The September/October 2024 issue of Hugo Award-winning Uncanny Magazine.
Featuring new fiction by Natalia Theodoridou, Eddie Robson, Angela Liu, Tananarive Due, M.M. Olivas, Jo Miles, and Marissa Lingen. Essays by Sophie Aldred, Yamile Saied Méndez, John Scalzi, and LaShawn M. Wanak, poetry by Prosper C. Ìféányí, Aline-Mwezi Niyonsenga, Angel Leal, and Mikal Wix, interviews with Angela Liu and M.M. Olivas by Caroline M. Yoachim, a cover by John Picacio, and an editorial by Lynne M. Thomas and Michael Damian Thomas.
Uncanny Magazine is a bimonthly science fiction and fantasy magazine first published in November 2014. Edited by 2016, 2017, 2018, 2019, 2020, 2022, 2023 Hugo award winners for best semiprozine, and 2018 Hugo award winners for Best Editor, Short Form, Lynne M. Thomas and Michael Damian Thomas, Betsy Aoki, and Monte Lin, each issue of Uncanny includes new stories, poetry, articles, and interviews.
In my day job, I am the Head of the Rare Book & Manuscript Library and Juanita J. and Robert E. Simpson Rare Book and Manuscript Professor at the University of Illinois at Urbana-Champaign, one of the largest public university rare book collections in the country. I used to manage pop culture special collections that include the papers of over 70 SF/F authors at Northern Illinois University. I also teach a Special Collections course as an adjunct in the iSchool at Illinois, and used to do so at SJSU.

_THE DATA_.
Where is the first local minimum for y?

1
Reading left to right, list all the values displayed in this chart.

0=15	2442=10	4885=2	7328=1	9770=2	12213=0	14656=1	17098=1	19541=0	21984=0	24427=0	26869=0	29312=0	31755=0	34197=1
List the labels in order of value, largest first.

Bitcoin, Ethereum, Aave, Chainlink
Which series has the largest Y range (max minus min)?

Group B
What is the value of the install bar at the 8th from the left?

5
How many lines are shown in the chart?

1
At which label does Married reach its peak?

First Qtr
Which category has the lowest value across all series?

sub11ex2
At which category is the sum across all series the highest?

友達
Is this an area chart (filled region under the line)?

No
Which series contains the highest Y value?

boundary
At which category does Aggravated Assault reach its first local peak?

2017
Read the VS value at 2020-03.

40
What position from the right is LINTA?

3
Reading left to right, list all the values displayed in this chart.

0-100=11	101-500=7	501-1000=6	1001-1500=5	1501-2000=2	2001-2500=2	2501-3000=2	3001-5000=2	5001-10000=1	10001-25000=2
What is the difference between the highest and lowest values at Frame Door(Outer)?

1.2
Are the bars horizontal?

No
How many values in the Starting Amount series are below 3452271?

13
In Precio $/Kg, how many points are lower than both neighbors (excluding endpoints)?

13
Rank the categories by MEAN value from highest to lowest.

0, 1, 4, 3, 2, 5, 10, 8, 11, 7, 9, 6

_WHAT TO DO_.
Reproduce, word for word, the stretch of the Uncanny Magazine text above from "Uncanny Magazine is" through "articles, and interviews.".

_OUTPUT_.
Uncanny Magazine is a bimonthly science fiction and fantasy magazine first published in November 2014. Edited by 2016, 2017, 2018, 2019, 2020, 2022, 2023 Hugo award winners for best semiprozine, and 2018 Hugo award winners for Best Editor, Short Form, Lynne M. Thomas and Michael Damian Thomas, Betsy Aoki, and Monte Lin, each issue of Uncanny includes new stories, poetry, articles, and interviews.